How many separate lines of the data contain "knee"? Give the count and nothing else.

[Saved data entries]
+++++

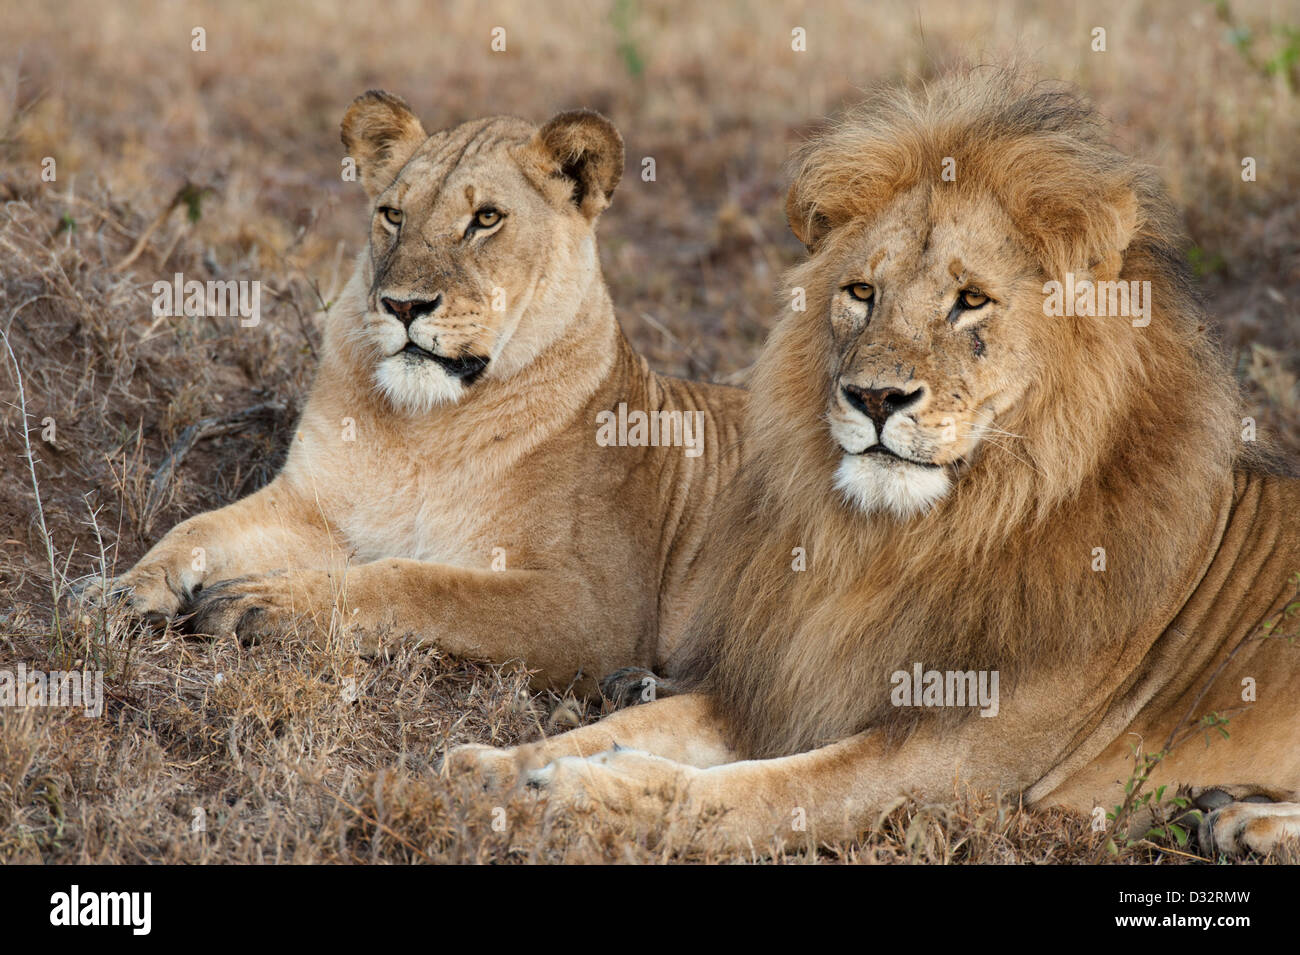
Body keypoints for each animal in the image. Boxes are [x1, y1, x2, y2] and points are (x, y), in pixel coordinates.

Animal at [94, 91, 745, 694]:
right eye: (392, 215)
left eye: (486, 218)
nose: (403, 305)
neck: (424, 430)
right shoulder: (314, 508)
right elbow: (197, 528)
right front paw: (121, 589)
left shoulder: (596, 608)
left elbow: (423, 583)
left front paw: (261, 601)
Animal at [446, 70, 1300, 858]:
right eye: (861, 291)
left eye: (971, 300)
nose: (876, 397)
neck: (909, 544)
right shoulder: (793, 684)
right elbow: (637, 724)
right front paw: (492, 768)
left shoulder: (954, 760)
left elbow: (759, 791)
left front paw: (583, 796)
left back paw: (1249, 821)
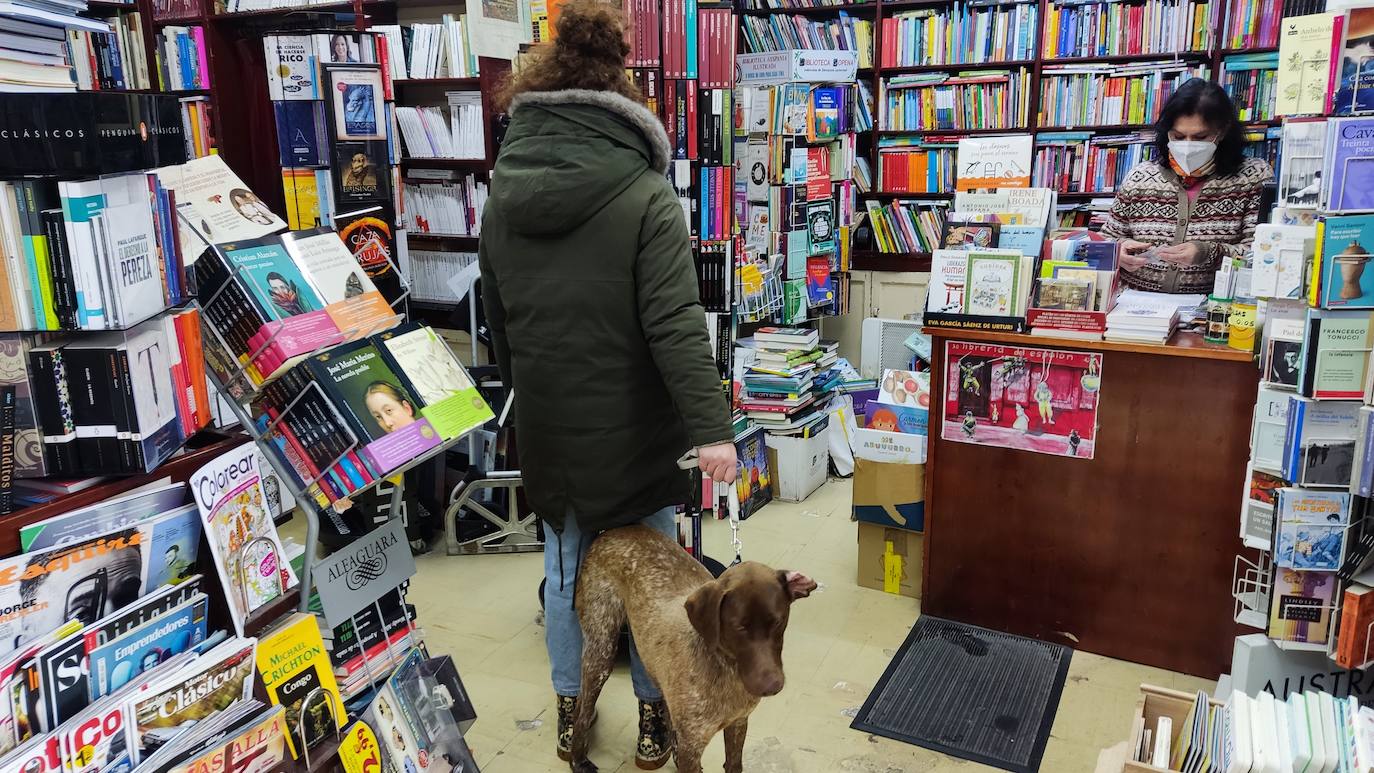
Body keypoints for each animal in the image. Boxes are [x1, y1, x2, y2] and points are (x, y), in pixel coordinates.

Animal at [568, 527, 813, 773]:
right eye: (739, 627)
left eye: (778, 622)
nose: (772, 686)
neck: (726, 669)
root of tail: (611, 531)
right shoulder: (692, 746)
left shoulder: (737, 724)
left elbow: (733, 763)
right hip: (601, 651)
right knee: (581, 711)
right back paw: (578, 760)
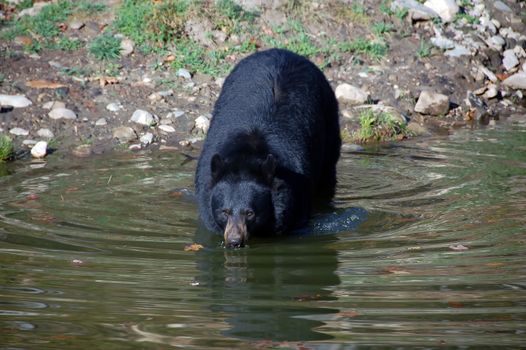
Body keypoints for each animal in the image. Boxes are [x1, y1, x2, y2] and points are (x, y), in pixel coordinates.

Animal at [196, 47, 340, 247]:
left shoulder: (296, 187)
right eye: (224, 212)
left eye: (250, 213)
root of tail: (284, 51)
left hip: (329, 119)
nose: (234, 241)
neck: (247, 153)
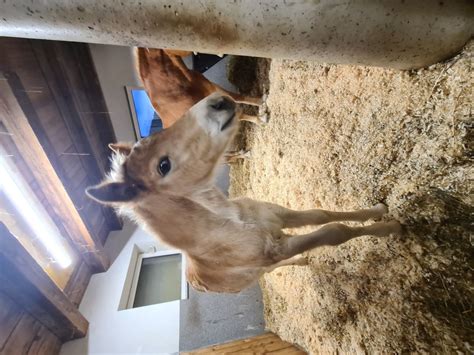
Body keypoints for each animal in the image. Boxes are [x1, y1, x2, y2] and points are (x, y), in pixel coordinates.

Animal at [86, 93, 400, 294]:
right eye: (163, 165)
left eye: (150, 135)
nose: (217, 102)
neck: (231, 223)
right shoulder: (275, 249)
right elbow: (335, 231)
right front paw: (392, 228)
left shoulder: (279, 216)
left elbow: (323, 215)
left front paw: (379, 212)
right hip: (264, 265)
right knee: (274, 268)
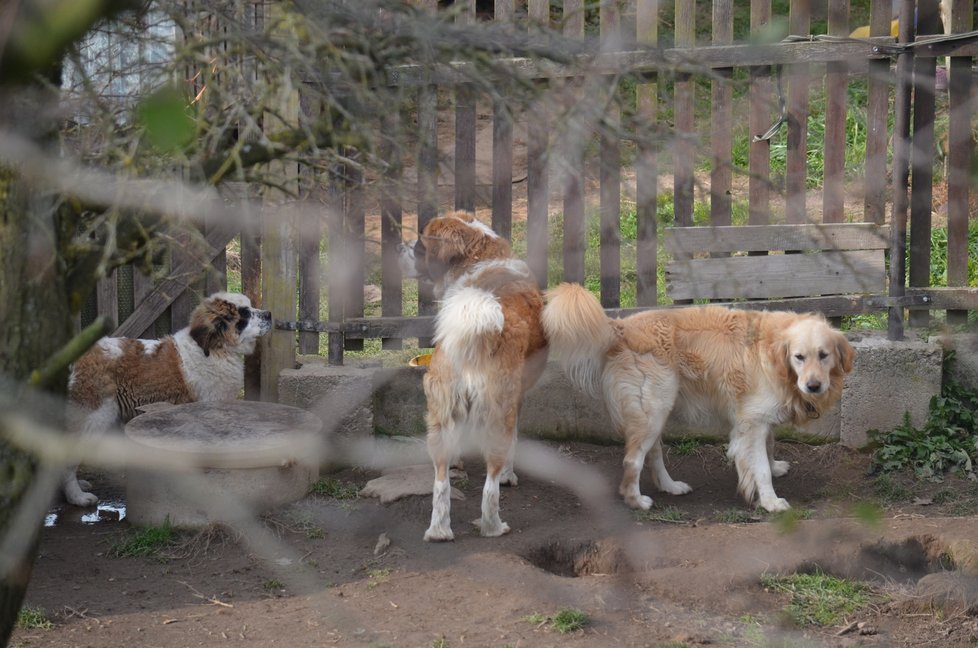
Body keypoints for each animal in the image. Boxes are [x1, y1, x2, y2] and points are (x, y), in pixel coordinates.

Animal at [398, 210, 548, 540]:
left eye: (420, 245)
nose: (401, 247)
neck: (479, 256)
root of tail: (475, 328)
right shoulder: (517, 398)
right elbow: (513, 443)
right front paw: (509, 475)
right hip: (499, 407)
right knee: (490, 487)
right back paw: (493, 526)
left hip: (440, 409)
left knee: (440, 483)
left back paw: (439, 530)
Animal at [540, 282, 856, 512]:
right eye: (799, 357)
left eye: (824, 355)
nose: (813, 386)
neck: (775, 355)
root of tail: (622, 326)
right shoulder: (752, 421)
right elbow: (759, 466)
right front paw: (770, 501)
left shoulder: (759, 419)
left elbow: (768, 449)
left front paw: (774, 467)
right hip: (652, 411)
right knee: (633, 461)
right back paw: (636, 500)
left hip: (658, 412)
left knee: (653, 454)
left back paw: (670, 486)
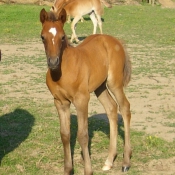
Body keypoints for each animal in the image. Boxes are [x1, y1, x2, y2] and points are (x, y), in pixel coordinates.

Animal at [39, 7, 132, 174]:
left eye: (62, 37)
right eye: (43, 37)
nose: (53, 62)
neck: (64, 71)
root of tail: (116, 41)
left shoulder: (81, 100)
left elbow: (83, 135)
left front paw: (88, 170)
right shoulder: (60, 102)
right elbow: (65, 134)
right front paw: (68, 169)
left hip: (114, 83)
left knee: (125, 107)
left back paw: (126, 161)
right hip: (100, 87)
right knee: (111, 108)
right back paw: (109, 160)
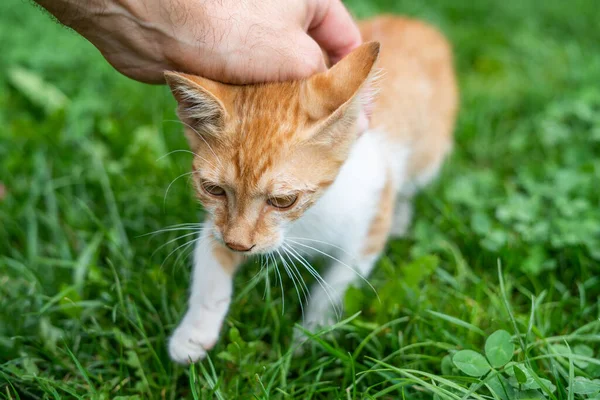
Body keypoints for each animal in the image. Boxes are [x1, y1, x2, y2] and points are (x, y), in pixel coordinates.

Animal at [163, 16, 454, 366]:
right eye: (213, 189)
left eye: (283, 201)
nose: (239, 245)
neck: (303, 222)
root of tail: (414, 22)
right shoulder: (220, 226)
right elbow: (210, 262)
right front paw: (193, 334)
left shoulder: (369, 221)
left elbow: (336, 288)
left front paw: (313, 338)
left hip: (427, 156)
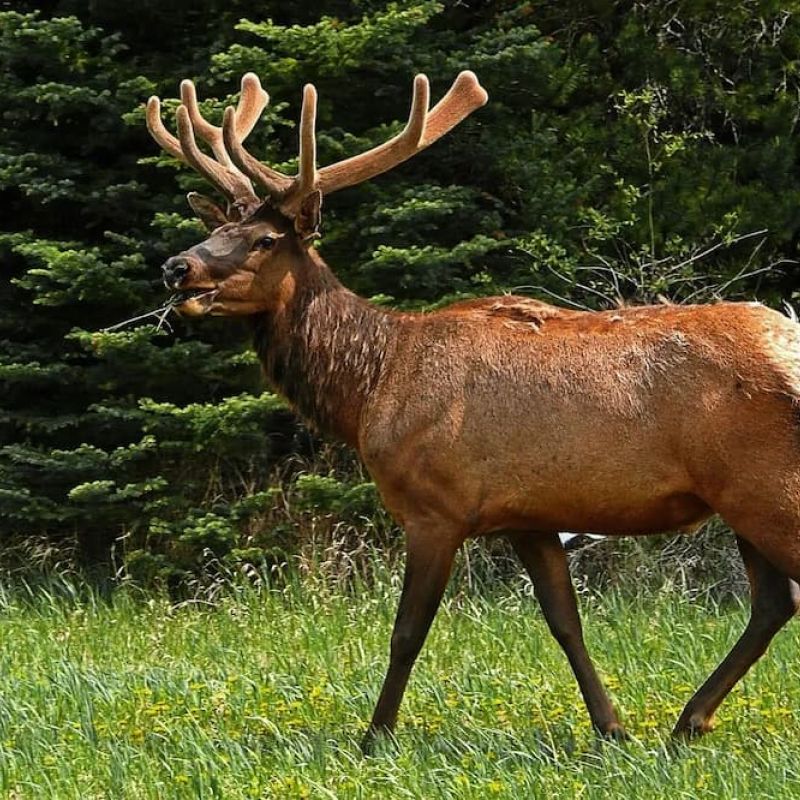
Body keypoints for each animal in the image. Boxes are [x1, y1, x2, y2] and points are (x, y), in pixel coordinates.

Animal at [146, 70, 800, 752]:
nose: (175, 266)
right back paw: (687, 722)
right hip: (739, 496)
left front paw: (374, 739)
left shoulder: (436, 507)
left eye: (265, 239)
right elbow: (565, 621)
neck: (370, 387)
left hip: (765, 485)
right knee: (774, 603)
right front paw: (612, 729)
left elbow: (408, 632)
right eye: (217, 228)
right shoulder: (528, 514)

+++++

EXERCISE RESULT: 9